L'industrie touristique tchadienne est relativement jeune, malgré l'immense potentiel du pays ! Le Tchad dispose d'un éventail indéniable de potentialités touristiques, lié notamment aux forts contrastes géographiques et climatiques.

La partie nord du pays, en particulier le BET, regorge de sites touristiques : des grottes parées de peintures rupestres, de magnifiques oasis, des dunes mouvantes, les tassilis de l'Ennedi, les paysages volcaniques du Tibesti et des gueltas...

Jusqu'en 1998 de nombreuses agences organisaient des circuits très prisés dans le septentrion tchadien, mais la constitution d'un maquis par le MDJT (Mouvement pour la démocratie et la justice au Tchad), générant de rudes escarmouches avec les forces gouvernementales, mit le holà à cette activité devenue trop risquée. Bien que la rébellion se soit essoufflée dès 2002, la circulation demeure dangereuse dans le nord du pays à cause de la présence de milliers de mines antipersonnel enfouies dans le sable. Il est fortement déconseillé de vous y aventurer sans un guide expérimenté. Une poignée d'agences de voyage proposent de nouveau, depuis quelques années, des circuits dans ces superbes contrées désertiques.

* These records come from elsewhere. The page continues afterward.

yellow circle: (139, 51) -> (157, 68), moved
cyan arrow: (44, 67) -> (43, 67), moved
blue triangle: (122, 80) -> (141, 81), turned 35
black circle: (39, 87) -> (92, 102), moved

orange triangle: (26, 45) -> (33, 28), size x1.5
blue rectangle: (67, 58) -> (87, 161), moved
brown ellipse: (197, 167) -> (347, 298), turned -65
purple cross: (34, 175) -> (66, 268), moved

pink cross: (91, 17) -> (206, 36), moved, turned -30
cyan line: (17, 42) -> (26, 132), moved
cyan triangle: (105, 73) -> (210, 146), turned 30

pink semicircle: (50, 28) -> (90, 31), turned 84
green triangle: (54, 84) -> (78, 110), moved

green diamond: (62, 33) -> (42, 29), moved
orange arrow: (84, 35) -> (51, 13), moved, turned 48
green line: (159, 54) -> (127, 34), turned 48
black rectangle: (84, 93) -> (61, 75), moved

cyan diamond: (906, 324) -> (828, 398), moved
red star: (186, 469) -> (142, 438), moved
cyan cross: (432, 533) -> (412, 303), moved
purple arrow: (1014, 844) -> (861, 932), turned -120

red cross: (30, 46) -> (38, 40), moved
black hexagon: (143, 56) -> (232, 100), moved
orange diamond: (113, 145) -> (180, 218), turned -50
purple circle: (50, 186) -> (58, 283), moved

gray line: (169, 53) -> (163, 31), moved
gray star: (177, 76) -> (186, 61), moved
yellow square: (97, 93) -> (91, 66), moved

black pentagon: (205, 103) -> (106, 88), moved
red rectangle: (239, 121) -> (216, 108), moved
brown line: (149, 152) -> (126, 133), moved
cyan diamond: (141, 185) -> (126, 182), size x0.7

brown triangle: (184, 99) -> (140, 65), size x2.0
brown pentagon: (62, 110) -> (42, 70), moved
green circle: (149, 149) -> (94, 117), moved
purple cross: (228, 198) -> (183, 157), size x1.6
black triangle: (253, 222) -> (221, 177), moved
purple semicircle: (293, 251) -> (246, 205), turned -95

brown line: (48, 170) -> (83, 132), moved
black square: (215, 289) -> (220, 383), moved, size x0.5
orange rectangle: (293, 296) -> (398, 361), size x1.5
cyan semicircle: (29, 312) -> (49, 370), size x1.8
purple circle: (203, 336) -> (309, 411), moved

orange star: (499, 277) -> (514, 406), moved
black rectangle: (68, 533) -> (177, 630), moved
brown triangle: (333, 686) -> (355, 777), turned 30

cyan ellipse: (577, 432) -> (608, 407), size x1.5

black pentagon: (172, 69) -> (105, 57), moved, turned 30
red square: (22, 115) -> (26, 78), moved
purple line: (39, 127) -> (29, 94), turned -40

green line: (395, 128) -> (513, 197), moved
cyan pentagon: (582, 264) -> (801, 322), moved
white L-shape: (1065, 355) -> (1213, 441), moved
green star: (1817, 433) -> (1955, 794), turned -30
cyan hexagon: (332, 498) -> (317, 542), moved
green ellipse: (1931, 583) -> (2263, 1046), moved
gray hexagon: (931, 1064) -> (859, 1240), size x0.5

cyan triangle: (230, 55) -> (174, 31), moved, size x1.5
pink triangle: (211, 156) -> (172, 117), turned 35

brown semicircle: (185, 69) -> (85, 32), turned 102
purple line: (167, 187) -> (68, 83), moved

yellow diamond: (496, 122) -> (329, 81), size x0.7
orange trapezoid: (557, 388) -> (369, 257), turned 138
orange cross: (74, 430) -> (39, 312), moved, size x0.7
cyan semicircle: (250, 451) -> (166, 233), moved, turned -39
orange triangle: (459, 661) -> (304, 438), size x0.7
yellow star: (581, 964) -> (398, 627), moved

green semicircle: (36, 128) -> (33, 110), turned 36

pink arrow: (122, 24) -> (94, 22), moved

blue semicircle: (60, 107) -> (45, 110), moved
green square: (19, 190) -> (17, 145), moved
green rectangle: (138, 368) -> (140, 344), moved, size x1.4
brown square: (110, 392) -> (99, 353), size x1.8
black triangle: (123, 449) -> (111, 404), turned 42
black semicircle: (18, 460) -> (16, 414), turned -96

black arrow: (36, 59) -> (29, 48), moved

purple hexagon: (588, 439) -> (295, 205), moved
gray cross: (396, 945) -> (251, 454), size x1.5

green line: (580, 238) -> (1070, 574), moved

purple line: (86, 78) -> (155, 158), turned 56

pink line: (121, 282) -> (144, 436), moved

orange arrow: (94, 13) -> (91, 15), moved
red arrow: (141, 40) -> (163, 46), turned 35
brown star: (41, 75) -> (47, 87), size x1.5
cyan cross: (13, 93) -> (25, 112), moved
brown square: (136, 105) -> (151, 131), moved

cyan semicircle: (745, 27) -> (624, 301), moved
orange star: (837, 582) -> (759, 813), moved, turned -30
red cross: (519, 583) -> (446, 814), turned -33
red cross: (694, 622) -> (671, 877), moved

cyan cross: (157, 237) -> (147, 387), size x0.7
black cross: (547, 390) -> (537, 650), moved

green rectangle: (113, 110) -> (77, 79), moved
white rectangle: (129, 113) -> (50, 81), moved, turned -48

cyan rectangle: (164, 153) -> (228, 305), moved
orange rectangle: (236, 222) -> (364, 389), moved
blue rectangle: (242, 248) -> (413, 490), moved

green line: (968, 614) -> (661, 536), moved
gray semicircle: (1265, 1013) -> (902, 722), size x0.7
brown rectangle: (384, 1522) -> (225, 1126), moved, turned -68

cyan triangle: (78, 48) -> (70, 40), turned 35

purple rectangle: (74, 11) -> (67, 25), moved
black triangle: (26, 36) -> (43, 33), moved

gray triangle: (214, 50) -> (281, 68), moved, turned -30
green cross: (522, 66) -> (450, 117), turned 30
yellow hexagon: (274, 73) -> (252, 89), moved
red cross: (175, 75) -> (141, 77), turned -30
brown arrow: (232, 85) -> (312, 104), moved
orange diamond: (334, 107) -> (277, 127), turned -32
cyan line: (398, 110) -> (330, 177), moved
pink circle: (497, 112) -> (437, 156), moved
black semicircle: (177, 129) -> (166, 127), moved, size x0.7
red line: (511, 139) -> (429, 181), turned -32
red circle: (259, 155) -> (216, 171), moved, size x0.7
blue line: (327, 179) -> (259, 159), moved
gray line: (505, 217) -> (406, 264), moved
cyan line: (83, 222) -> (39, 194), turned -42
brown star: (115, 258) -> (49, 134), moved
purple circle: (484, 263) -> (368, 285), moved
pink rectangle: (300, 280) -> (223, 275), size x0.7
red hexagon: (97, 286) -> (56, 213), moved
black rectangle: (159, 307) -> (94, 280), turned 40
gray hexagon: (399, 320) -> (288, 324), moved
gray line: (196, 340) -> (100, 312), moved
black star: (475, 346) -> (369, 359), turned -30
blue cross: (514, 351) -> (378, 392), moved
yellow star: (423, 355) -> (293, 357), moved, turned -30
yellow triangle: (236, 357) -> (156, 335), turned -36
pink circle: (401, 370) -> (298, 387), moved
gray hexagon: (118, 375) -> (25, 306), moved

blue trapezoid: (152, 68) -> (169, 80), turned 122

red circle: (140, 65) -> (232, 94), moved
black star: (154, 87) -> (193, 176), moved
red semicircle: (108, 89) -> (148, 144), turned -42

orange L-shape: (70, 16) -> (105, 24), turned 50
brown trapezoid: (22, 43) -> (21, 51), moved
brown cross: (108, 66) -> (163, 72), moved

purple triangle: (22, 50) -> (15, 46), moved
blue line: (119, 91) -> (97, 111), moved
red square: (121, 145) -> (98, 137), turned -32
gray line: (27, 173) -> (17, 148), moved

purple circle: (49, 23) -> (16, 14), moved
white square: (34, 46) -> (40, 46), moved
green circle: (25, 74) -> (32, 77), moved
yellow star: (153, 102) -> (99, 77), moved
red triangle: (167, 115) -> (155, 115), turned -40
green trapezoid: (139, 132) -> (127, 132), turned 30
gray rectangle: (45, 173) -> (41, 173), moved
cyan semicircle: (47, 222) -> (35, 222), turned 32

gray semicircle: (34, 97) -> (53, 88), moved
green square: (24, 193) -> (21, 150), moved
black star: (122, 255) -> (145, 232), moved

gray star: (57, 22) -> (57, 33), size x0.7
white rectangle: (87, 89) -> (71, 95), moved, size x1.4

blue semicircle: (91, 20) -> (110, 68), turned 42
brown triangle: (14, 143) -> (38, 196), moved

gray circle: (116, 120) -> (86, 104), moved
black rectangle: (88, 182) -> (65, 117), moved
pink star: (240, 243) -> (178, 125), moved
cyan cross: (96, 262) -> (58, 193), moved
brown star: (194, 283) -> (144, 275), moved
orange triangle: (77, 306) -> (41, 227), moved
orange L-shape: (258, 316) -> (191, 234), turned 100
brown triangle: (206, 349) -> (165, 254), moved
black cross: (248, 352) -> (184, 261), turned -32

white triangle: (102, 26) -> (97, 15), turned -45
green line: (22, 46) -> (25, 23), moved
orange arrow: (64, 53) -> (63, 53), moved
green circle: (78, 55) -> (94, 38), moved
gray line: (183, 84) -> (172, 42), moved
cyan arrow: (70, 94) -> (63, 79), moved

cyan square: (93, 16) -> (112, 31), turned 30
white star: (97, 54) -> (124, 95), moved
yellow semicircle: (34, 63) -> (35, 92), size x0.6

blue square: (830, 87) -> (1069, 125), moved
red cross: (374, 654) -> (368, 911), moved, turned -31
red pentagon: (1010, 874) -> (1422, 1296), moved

Malgré la baisse constante de son niveau, le mythique lac Tchad reste une réserve exceptionnelle de faune et donne l'occasion de faire de belles balades entre ses multiples chenaux aux hautes herbes. Les incursions du groupe islamiste radical Boko Haram dans cette région constituent toutefois, depuis quelques années, un frein prégnant à l'essor du tourisme local.

Les parcs naturels de Zakouma et de Manda sont appelés à devenir des sites touristiques majeurs. Ils concentrent l'essentiel de ce qu'il reste de la faune caractéristique de la zone soudano-sahélienne. De nombreuses espèces reviennent vers le Tchad et repeuplent ces parcs, après leur exode massif consécutif aux massacres perpétrés pendant la guerre civile des années 1980. Zakouma est un modèle d'écotourisme et propose des visites et un hébergement de qualité dans un souci de préservation de l'environnement.

Pour les amoureux de la chasse, il est nécessaire de vous munir d'un permis de chasse valable pour une zone spécifique. Il existe le camp de Douguia au bord du Chari, à 70 km au nord de N'Djamena, parfait pour le gibier.

Toutefois, le Tchad doit résoudre certaines contraintes afin de développer et de pérenniser l'activité touristique.

Les transports : d'une part, les routes praticables, surtout en saison des pluies, sont assez limitées, ce qui rallonge considérablement les distances et nécessite des véhicules 4x4 bien équipés pour faire face à d'éventuelles pannes. D'autre part, il existe épisodiquement des problèmes de sécurité (coupeurs de route) et il faut faire face aussi à la tension de la population en cas d'accident ; c'est pourquoi il est important d'avoir un chauffeur et de ne pas conduire vous-même. Ces dernières années plusieurs routes ont été goudronnées ou sont en passe de l'être. Les principales artères des grandes villes sont bitumées comme à Abéché ou Moundou.

L'hébergement : le coût élevé de l'hôtellerie à N'Djamena et l'offre limitée, et parfois de petite qualité, en province restent une entrave à la croissance du tourisme.

Dans ces conditions, le tourisme au Tchad nécessite de tels moyens financiers et logistiques, qu'il reste inaccessible à la majorité.

Le Tchad doit par conséquent promouvoir une vraie politique de développement touristique afin d'attirer les agences de voyages et les tour-opérateurs. Les autorités doivent s'engager auprès des agences existantes et aider à la promotion du Tchad notamment lors des grandes foires commerciales et salons du tourisme.

L'écotourisme, à l'image de ce qui se fait à Zakouma, est une solution d'avenir qui, tout en préservant l'environnement, permet aux amoureux de la nature de venir voir sur place des espèces rares ou menacées.

Notons par ailleurs que la découverte du crâne de Toumaï, le 19 juillet 2001, pourrait contribuer à mettre en place une nouvelle stratégie touristique. Le Tchad devient à cet instant le berceau de l'humanité, donnant par là même au pays une nouvelle identité fascinante à découvrir.